Sticking to tried and tested strategies
You don’t need to redesign the wheel when making your own UX survey for your latest product. In fact, the following best practices for question writing will deliver value time after time.
If your questions are phrased or scaled in a way that biases the respondent’s answer in a particular direction, then it’s a wasted opportunity.
For example, avoid composing questions that suffer from confirmation bias. Don’t ask “Would you prefer it if the product were yellow?” Instead, ask “How did you feel about the color of the product?”
It’s also unhelpful to construct questions with emotive language that steers respondents down one path. Don’t ask “What part of your experience with the product was the most amazing?” Instead, ask “How would you rate your experience with the product?” and provide a scale for an unbiased reply to be given.
Even the scales used in UX surveys have to be balanced. Make sure that if you’re using a number-based scoring system, the upper and lower ends of the scale are at the extreme, and there’s room in the middle for ambivalence to be expressed.
Eliminating bias is all part of UI testing, both in terms of survey design and how you use tools and collaboration within your development team itself.
Focusing on problems
Another must when designing UX surveys is to pinpoint problems you already know about and put these to respondents as questions. This is ideal if you know something’s wrong, but you haven’t come up with a convincing solution yet.

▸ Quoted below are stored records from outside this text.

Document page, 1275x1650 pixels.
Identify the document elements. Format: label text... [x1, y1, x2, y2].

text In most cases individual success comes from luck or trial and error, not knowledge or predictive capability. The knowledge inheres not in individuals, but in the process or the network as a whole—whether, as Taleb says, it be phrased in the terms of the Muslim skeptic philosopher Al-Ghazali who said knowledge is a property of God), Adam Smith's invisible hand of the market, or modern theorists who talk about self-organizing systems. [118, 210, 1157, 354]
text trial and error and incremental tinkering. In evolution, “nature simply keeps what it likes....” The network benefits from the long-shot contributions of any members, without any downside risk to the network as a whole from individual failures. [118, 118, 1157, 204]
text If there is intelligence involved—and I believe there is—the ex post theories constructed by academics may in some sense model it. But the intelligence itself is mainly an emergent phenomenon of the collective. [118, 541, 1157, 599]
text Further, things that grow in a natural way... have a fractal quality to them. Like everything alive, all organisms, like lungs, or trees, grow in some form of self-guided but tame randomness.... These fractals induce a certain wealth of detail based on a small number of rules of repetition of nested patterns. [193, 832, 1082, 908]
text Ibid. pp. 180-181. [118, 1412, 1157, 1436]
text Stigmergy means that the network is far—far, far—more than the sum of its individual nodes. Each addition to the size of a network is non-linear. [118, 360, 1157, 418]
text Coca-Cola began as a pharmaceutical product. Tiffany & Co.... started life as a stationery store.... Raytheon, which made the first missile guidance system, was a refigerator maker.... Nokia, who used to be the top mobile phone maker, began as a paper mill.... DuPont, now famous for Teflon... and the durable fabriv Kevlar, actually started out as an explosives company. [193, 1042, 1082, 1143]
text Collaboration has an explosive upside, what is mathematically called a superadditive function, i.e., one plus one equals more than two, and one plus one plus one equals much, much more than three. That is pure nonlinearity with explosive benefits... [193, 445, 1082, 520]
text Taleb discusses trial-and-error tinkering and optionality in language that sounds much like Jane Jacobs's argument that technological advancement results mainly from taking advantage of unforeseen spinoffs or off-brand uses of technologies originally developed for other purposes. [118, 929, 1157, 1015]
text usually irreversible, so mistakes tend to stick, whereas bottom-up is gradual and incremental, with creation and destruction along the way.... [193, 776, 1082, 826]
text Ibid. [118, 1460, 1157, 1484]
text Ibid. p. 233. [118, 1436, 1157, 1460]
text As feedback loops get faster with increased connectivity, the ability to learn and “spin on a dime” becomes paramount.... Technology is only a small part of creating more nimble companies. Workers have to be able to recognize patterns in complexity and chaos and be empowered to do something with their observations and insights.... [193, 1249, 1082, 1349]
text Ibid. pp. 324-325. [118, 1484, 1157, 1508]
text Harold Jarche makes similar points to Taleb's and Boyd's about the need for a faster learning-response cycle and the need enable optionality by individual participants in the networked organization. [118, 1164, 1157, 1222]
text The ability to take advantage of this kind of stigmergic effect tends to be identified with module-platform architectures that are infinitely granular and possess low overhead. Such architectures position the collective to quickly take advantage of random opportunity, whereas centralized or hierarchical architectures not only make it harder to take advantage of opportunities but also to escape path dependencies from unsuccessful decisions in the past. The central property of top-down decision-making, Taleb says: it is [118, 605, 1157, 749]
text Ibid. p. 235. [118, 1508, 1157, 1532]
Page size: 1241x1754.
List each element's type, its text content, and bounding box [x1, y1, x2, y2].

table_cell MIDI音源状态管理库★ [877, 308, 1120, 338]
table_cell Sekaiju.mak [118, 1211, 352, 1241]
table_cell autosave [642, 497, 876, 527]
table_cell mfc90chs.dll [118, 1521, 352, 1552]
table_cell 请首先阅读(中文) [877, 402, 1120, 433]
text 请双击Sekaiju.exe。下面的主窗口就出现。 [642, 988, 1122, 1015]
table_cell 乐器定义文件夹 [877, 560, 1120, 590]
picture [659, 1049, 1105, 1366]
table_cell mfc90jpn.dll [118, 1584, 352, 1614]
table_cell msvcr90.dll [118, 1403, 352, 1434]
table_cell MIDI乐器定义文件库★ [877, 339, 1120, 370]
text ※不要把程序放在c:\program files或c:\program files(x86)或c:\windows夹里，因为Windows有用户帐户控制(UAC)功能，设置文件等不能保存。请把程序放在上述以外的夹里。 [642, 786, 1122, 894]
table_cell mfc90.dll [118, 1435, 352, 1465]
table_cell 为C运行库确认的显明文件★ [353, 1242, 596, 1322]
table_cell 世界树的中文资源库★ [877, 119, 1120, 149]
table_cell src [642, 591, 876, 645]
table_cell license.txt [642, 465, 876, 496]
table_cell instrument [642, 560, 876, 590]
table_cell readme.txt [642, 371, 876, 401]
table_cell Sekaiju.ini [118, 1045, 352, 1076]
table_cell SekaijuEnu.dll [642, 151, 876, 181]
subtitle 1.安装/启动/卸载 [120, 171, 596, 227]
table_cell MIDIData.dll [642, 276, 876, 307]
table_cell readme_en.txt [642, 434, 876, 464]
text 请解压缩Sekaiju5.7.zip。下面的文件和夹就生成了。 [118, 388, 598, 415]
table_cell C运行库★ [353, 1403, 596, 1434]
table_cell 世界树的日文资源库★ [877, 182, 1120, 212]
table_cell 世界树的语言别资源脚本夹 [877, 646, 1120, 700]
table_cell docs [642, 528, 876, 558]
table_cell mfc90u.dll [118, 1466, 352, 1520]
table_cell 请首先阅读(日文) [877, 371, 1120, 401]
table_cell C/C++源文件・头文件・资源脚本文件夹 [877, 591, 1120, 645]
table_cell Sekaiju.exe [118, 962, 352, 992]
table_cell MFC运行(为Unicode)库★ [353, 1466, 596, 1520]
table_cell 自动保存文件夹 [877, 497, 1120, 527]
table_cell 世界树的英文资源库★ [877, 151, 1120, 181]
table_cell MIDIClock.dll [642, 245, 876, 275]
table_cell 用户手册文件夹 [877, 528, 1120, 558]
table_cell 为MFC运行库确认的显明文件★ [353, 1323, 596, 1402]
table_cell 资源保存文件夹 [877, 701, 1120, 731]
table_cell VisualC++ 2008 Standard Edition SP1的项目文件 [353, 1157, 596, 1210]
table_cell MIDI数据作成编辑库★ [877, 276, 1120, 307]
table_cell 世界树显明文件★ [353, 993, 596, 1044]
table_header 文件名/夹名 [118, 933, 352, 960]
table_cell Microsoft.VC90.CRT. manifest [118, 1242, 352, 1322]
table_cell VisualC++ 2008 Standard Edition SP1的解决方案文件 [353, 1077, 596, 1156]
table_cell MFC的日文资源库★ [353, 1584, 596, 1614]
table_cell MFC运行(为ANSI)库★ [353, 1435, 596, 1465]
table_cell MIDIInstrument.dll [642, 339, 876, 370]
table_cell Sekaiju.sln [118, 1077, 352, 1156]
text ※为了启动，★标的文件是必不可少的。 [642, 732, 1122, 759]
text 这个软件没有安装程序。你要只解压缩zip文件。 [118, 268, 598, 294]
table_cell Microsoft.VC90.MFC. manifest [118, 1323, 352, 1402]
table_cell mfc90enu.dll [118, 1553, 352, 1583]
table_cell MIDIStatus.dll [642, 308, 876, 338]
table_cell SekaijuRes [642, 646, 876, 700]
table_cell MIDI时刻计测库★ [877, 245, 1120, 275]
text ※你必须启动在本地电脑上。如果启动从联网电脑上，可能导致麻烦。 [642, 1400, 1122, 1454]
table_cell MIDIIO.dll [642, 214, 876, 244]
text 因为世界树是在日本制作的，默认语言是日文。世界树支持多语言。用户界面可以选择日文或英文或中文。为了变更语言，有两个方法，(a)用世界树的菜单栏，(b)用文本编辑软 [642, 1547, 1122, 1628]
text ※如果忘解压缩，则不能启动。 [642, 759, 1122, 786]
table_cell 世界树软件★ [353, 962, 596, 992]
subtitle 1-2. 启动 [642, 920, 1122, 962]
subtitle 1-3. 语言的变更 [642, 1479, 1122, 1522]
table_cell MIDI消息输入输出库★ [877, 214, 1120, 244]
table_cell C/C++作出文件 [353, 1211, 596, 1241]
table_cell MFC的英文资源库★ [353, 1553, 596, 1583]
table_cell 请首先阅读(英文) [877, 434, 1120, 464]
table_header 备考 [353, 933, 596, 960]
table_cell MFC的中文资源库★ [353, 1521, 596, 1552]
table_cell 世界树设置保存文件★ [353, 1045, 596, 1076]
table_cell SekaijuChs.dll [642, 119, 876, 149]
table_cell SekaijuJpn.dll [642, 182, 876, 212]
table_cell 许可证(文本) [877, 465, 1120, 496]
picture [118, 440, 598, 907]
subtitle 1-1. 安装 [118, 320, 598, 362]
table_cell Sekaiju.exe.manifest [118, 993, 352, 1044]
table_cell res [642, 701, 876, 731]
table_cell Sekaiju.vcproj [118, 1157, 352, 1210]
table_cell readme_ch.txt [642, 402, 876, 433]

Mix these questions about specific pain points with more open-ended queries that give users space to express their own experiences. A good blend will give you actionable insights.
Aiming for brevity
The longer a survey goes on, the less likely it will be for respondents to actually reach the end, or to remain engaged enough later in the process to give valuable answers.
Making it short and sweet is therefore vital. Obviously, the length can vary depending on the context and your needs, but the quicker a survey is to complete, the better.
This doesn’t just apply to the number of questions, but their individual length. If you can trim down long-winded queries so that they’re simpler for a reader to scan, the whole thing will feel less of a chore.
Using surveys regularly
A single UX survey can give you data that helps improve the product experience for end users. However, every change you make and update your rollout can bring new UX issues along with it, so you have to be consistent in creating and running surveys for as long as a product is on the market.
This will not only help you address product-specific issues and move towards better UX design but also allow you to keep your ear to the ground regarding wider trends that might otherwise pass you by.
UX survey design is half science, half art, and so it’s a skill you need to nurture over time, not something you can expect to get right on the first try.
Working on it is worthwhile, because with user insights your product development will go more smoothly, and sales will soar as a result.